• _EXERCISE PROMPT_
In the data below, the answer is the run of lines from the line containing "Camera HFOV: 60.1" through the line containing "Assume a horizontal FOV of 64.1°.", both included; print it exactly and nothing else.

Dataset entries:
▬▬▬▬▬▬▬▬▬▬

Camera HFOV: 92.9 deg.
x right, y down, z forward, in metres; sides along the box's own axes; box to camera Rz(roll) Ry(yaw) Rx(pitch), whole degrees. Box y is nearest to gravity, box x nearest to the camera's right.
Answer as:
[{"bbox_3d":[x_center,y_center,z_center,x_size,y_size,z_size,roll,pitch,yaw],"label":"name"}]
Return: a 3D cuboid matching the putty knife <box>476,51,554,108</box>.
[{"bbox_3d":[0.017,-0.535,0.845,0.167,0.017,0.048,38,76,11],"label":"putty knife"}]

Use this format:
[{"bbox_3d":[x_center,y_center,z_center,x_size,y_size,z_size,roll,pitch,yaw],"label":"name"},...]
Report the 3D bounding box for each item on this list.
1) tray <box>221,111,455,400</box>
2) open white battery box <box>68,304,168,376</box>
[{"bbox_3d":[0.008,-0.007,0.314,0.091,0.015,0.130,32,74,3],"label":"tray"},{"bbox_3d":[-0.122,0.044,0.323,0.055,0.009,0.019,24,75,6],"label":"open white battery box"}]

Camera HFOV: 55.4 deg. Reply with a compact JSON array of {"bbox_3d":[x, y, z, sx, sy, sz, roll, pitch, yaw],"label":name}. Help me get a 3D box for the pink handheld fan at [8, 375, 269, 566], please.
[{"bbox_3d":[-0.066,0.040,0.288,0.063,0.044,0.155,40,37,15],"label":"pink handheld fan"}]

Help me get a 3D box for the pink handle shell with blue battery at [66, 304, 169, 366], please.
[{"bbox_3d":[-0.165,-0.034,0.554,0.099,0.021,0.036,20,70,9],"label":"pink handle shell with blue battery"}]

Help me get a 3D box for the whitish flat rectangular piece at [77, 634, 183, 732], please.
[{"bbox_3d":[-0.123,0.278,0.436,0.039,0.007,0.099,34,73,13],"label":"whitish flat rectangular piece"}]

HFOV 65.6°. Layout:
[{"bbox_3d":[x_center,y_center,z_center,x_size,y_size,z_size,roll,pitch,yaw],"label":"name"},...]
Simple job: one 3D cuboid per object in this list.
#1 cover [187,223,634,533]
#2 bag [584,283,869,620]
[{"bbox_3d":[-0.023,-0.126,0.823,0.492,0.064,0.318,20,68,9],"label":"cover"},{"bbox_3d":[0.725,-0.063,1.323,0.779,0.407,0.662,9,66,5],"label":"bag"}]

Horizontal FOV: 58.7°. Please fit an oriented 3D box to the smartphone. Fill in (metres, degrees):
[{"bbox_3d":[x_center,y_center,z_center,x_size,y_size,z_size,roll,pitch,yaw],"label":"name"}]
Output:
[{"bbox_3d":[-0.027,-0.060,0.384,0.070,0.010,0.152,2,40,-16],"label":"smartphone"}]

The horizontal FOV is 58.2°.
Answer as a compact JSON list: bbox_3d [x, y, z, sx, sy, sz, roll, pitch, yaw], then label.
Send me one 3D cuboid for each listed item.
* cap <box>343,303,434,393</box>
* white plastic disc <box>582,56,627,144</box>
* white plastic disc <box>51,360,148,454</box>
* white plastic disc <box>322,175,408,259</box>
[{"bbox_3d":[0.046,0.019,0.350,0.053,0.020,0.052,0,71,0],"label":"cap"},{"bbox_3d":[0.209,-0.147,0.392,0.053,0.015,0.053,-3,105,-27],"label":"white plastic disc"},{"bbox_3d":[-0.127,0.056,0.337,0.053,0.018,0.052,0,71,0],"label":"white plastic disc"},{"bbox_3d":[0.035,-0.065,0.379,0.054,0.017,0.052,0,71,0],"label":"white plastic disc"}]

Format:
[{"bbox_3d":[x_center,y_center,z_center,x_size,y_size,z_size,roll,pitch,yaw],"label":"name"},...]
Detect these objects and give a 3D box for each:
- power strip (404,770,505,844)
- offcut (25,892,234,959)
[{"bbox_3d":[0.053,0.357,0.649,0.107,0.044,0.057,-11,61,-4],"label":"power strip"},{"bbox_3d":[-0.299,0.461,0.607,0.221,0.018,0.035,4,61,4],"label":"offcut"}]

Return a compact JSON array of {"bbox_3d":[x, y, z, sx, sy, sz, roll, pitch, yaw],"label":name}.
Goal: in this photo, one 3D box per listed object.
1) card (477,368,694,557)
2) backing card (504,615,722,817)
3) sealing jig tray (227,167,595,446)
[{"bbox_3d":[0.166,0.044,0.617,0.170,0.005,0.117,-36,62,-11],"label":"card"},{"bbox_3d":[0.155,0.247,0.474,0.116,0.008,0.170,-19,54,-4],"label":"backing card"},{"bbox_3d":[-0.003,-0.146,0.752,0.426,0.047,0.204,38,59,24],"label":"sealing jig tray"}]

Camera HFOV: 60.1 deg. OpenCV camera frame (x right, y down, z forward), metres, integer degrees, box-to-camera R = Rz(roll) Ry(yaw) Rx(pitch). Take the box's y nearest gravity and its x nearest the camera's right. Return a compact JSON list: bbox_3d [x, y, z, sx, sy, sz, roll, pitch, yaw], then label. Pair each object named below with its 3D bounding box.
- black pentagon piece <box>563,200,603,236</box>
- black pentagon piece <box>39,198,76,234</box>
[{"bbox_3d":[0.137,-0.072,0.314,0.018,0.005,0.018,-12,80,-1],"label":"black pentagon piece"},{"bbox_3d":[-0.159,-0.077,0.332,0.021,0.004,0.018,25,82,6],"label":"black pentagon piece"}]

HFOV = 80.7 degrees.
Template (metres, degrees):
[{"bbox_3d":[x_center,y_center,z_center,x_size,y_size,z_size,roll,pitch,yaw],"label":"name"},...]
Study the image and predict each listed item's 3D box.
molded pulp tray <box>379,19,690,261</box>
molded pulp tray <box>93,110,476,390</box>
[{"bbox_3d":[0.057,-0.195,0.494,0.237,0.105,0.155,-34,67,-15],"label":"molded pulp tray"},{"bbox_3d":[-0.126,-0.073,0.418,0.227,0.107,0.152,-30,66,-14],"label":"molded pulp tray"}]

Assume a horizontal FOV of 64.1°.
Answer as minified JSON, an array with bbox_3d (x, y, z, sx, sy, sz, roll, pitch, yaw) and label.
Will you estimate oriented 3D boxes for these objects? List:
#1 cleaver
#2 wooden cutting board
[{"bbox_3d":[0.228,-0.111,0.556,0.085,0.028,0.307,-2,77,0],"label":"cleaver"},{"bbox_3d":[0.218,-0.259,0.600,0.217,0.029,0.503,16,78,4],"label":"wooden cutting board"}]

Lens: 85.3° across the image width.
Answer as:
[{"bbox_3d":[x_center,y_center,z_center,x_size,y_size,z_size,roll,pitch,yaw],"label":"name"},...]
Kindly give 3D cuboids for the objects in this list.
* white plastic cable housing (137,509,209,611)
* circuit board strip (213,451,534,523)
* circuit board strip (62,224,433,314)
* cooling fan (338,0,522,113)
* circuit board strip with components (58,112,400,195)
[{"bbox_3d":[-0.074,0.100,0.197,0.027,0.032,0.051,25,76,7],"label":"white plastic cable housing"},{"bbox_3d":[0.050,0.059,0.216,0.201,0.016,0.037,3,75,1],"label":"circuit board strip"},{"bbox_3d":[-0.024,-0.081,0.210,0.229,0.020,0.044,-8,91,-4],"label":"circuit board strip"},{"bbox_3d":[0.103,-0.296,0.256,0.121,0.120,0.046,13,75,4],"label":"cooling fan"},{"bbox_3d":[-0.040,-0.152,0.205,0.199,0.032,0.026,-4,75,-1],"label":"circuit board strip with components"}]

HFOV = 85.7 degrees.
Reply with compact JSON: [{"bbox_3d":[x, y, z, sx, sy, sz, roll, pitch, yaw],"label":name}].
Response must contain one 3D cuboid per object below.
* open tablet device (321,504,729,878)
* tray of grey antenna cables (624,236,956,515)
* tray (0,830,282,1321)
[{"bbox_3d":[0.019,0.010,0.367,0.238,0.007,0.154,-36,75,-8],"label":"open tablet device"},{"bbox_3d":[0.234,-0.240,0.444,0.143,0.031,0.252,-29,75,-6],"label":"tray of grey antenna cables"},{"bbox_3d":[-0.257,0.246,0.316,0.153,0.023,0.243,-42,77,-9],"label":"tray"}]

▬▬▬▬▬▬▬▬▬▬

• _RESULT_
Camera HFOV: 60.1 deg. OpenCV camera frame (x right, y down, z forward), metres, integer degrees, box-to-camera R = Rz(roll) Ry(yaw) Rx(pitch). Take the box's y nearest gravity and its x nearest the camera's right. Return a compact JSON list: bbox_3d [x, y, z, sx, sy, sz, roll, pitch, yaw], then label. Pair each object named below with its 3D bounding box.
- black pentagon piece <box>563,200,603,236</box>
- black pentagon piece <box>39,198,76,234</box>
[{"bbox_3d":[0.137,-0.072,0.314,0.018,0.005,0.018,-12,80,-1],"label":"black pentagon piece"},{"bbox_3d":[-0.159,-0.077,0.332,0.021,0.004,0.018,25,82,6],"label":"black pentagon piece"}]

HFOV = 80.7 degrees.
Template (metres, degrees):
[{"bbox_3d":[x_center,y_center,z_center,x_size,y_size,z_size,roll,pitch,yaw],"label":"name"},...]
Study the image and predict each listed item's 3D box.
molded pulp tray <box>379,19,690,261</box>
molded pulp tray <box>93,110,476,390</box>
[{"bbox_3d":[0.057,-0.195,0.494,0.237,0.105,0.155,-34,67,-15],"label":"molded pulp tray"},{"bbox_3d":[-0.126,-0.073,0.418,0.227,0.107,0.152,-30,66,-14],"label":"molded pulp tray"}]

Assume a horizontal FOV of 64.1°.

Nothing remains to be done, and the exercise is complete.